The purpose of this page is to provide an in-depth timeline of what is known, or at least strongly presumed, about the history of our universe. I'll try to paint the most accurate picture of the past that I can here. There'll be illustrations, too!

Well, let's start as far back as it goes.

Cosmic inflation (time: unknown)

At least 13.8 billion years ago, there was a universe. No one really knows where it came from.

This universe contained a rippling soup of some kind - each microscopic volume of space contained some varying amount of energy. There was a kind of subatomic white noise all over the Universe. For reasons unknown, this white noise expanded; the size of its features increased exponentially, doubling every tiny fraction of a second for an unknown length of time (10^-35 seconds at the very least). This cosmic inflation led to the Universe becoming a gazillion bajillion times less dense than it was before, smoothing out the white noise and locking in the amount of stuff in each little region. This was the beginning of the large-scale structure of our cosmos. Later on, regions that had more stuff in them would attract the surrounding matter as it formed, becoming even denser.

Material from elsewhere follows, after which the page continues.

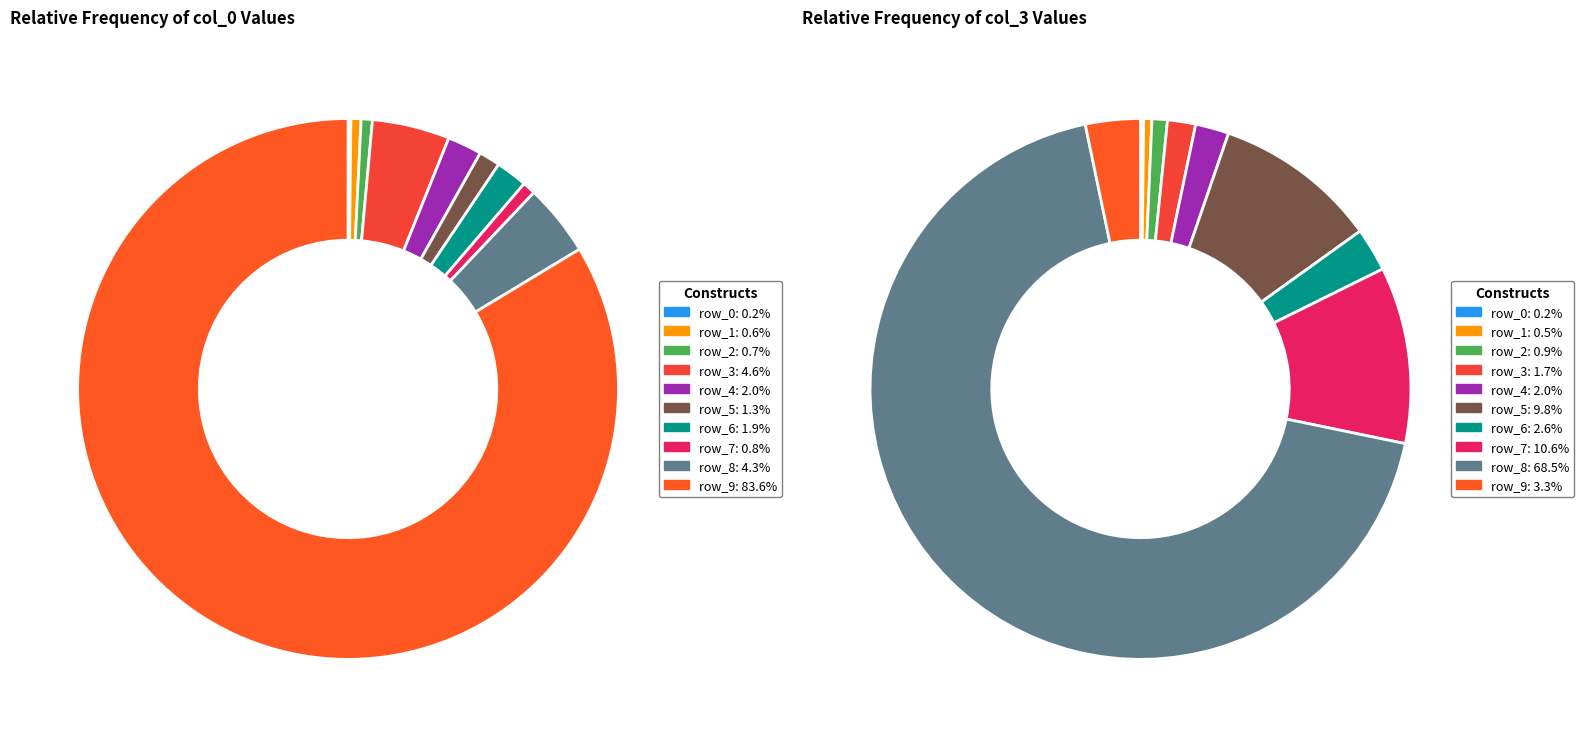

To the nearest percent, what percentage of the pie is row_5?

1%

This process explains the overall structure of the Universe, since without it matter would remain perfectly uniform forever instead of forming galaxies, at least according to models of the Big Bang. The main hypothesis for what drove cosmic inflation is the so-called inflaton field - a primordial version of light, crudely speaking, that produced an enormous outward pressure that caused whatever existed back then to dilute tremendously. The density dropped so much that temperature ceased to have any meaning for a moment.

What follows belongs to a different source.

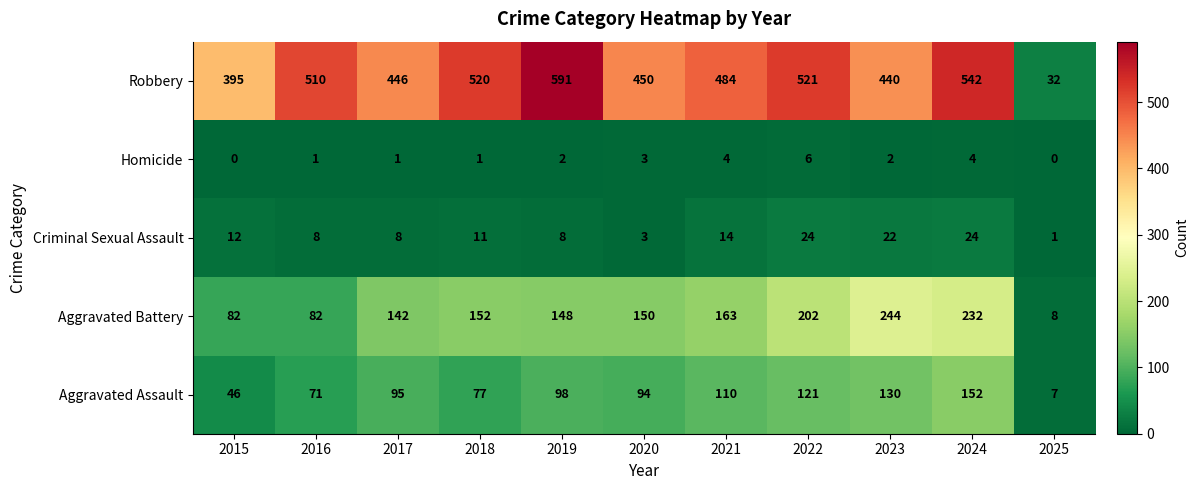

What is the difference between the maximum and minimum values in the Aggravated Battery series?

236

An unremarkable region somewhere containing about 10⁵³ kilograms of stuff would soon approach the size of a person, give or take. This was our current observable universe, the stuff that has since become trillions of galaxies, one of which now contains a G-type dwarf star orbited by at least eight planets, one of which is home to a grandiose ecosystem and a young, inexperienced civilization of curious bipedal mammals.

It's still unclear whether or not this inflation actually happened, but many cosmologists agree that it did, since there's a fair bit of evidence for it, which you can explore through the Wikipedia article. What happened before cosmic inflation remains a mystery, for there is no evidence for any events preceding it, not even indirect signs hidden within the cosmic microwave background. This is as far back as our knowledge goes. Basic extrapolation predicts that the Universe expanded into existence out of an infinitely dense singularity, but there's no solid reason to believe that was the case. Many different ideas exist for how our cosmos came to be. Many of them seem to inevitably imply the existence of other universes.

Birth of matter (time: still unknown)

At some point, matter as we know it was created in a process called reheating. It could have happened sometime during inflation or after it, or possibly even before it - we're still in the uncertain era where it's unclear what happened and in what order, we just suspect these things must have occurred at some point for the Universe to end up the way it is. As inflation stretched the Cosmos thin, the primordial radiation that drove it must have decayed into regular radiation, which back then included particles we usually understand as matter, such as electrons and quarks. Those particles zoomed around at the speed of light and smacked into each other with so much energy that it produced even more particles.

There are two main categories of particles - fermions and bosons. Fermions (like quarks and electrons) make up matter, while bosons (like gluons, photons or the famous Higgs) are little things they toss at each other in order to interact. In the early Universe bosons had such insane energies that they spontaneously turned into fermion-antifermion pairs - gluons became quarks and antiquarks, photons became electrons and positrons, etc. These particles and antiparticles annihilated each other, becoming their respective bosons again, which produced more fermion-antifermion pairs, and so on. The observable universe contains something like 10¹⁰⁰ fermions.

Note that by "observable universe" I mean "the sphere of space that would become our current observable universe". There was technically no observable universe up until some 380,000 years after inflation, given space was fully opaque, but even if there was, its size would be different from the sphere containing all currently visible matter.

Structures that existed before inflation were now drowned in an incredibly hot & dense quark-gluon plasma, but nevertheless slightly affected it with their gravity. The Universe continued to expand at a much slower, but still tremendous rate, driven by the pressure of radiation the plasma emitted into itself. Still quadrillions of degrees hot, the Universe continued to cool, at some point allowing some particles to begin interacting with Higgs bosons and thus acquiring mass.